Can you quote the Serpent Mound article word for word, starting at "An aerial photograph" and ending at "By David Malakoff."?

Text to read:
■ ■ ■ ■ ■

An aerial photograph of Serpent Mound taken from a drone. The mound is a National Historic Landmark. Credit: Jarrod Burks.

Fall 2017: By David Malakoff.

Anyone who has tried to catch a snake knows the reptiles are elusive. So it only seems appropriate that Serpent Mound, a twisting, quarter-mile long, three-foot-high earthwork in southern Ohio, has eluded archaeologists’ grasps for decades. Over the past 170 years, researchers have offered changing and conflicting views on the age of the iconic effigy, which has been designated a National Historic Landmark. Some believe that people of the Adena culture, who created countless elaborate earthen mounds in the central Ohio River Valley and adjacent lands, built the serpent about 2,300 years ago. But others assert that it’s less than half that age, and that it was produced by the Fort Ancient people, who also built earthworks in this region.

Regardless of who is right, recent research has cast new light on one of North America’s most distinctive, mysterious, and disputed ancient sites. “The great Serpent Mound is a really special place,” said archaeologist Bradley Lepper of the nonprofit Ohio History Connection, which owns the site. “You can’t walk along those curves without wanting to know more about who built it, when they built it, and what they were thinking. It is just a fascinating effigy.”

■ ■ ■ ■ ■

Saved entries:
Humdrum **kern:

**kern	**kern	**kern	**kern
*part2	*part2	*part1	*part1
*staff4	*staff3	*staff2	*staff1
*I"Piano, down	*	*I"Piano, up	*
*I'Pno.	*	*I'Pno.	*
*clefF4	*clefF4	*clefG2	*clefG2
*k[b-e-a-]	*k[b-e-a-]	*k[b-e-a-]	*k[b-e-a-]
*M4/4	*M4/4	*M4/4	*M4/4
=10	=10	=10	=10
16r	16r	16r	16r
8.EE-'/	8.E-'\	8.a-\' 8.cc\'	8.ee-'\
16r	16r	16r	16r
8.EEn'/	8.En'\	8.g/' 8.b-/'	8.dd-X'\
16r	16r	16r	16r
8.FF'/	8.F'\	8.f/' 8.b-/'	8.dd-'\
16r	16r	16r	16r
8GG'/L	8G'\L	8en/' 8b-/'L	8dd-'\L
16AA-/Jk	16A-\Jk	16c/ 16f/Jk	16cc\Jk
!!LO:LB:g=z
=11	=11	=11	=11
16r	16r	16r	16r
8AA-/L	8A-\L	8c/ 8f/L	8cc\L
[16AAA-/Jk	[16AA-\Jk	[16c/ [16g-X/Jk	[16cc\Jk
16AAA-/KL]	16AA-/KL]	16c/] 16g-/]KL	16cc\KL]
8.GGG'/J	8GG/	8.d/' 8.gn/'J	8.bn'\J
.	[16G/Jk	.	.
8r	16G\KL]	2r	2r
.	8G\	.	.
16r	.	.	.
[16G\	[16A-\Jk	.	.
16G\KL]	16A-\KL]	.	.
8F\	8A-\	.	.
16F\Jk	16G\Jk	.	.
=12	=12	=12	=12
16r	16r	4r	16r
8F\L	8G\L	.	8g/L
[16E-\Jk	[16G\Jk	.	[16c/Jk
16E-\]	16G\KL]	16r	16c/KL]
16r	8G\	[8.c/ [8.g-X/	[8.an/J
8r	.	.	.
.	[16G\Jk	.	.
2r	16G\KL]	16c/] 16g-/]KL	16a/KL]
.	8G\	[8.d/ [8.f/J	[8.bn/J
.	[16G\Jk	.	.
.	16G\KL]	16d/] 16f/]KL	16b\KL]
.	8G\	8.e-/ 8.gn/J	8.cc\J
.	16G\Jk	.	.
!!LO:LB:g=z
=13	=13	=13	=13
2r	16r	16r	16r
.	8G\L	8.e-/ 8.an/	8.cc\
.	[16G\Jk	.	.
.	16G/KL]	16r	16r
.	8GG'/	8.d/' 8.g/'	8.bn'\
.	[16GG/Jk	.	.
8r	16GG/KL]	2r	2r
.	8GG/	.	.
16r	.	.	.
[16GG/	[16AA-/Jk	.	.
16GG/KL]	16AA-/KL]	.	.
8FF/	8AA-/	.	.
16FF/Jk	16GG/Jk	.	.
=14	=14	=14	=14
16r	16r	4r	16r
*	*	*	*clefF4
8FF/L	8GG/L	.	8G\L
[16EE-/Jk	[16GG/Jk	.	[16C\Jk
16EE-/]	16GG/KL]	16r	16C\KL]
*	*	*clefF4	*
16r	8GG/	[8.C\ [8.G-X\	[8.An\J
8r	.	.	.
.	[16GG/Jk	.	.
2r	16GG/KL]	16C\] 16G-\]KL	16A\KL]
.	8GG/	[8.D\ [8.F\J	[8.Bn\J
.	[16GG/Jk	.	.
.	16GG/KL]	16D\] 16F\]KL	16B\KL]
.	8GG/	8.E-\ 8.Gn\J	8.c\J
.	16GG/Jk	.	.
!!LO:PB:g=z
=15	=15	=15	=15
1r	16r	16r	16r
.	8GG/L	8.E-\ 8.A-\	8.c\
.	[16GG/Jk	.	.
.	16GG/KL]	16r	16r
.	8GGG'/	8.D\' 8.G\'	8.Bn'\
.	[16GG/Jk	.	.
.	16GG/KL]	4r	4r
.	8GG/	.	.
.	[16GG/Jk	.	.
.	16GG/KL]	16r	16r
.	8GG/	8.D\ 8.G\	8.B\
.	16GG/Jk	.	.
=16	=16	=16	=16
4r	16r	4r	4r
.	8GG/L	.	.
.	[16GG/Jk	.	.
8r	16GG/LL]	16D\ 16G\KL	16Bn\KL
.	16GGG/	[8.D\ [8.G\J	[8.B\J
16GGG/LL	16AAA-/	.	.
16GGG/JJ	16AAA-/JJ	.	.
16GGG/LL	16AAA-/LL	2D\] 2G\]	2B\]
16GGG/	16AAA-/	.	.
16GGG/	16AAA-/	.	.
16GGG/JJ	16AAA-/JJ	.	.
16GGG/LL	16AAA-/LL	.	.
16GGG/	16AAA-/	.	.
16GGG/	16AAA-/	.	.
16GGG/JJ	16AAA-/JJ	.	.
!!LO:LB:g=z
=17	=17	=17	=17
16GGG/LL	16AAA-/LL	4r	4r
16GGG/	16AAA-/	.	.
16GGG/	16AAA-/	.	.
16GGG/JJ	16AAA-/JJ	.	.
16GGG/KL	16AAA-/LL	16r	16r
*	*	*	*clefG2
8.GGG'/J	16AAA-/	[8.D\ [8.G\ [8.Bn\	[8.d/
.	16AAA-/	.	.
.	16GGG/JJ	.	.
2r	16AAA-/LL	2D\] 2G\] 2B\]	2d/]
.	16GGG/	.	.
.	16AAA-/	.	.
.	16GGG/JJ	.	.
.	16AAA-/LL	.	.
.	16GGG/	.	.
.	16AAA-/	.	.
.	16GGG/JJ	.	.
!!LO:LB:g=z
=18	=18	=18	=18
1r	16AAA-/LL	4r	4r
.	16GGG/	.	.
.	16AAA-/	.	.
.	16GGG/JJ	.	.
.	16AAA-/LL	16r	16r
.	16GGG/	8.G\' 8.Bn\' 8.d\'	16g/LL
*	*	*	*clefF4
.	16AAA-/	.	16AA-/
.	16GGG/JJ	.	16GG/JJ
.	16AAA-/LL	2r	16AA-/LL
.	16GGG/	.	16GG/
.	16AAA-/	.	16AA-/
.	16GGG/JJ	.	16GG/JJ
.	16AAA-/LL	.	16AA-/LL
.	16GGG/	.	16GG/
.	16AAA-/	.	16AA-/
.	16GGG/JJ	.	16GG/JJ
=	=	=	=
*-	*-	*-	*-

■ ■ ■ ■ ■

Output:
An aerial photograph of Serpent Mound taken from a drone. The mound is a National Historic Landmark. Credit: Jarrod Burks.

Fall 2017: By David Malakoff.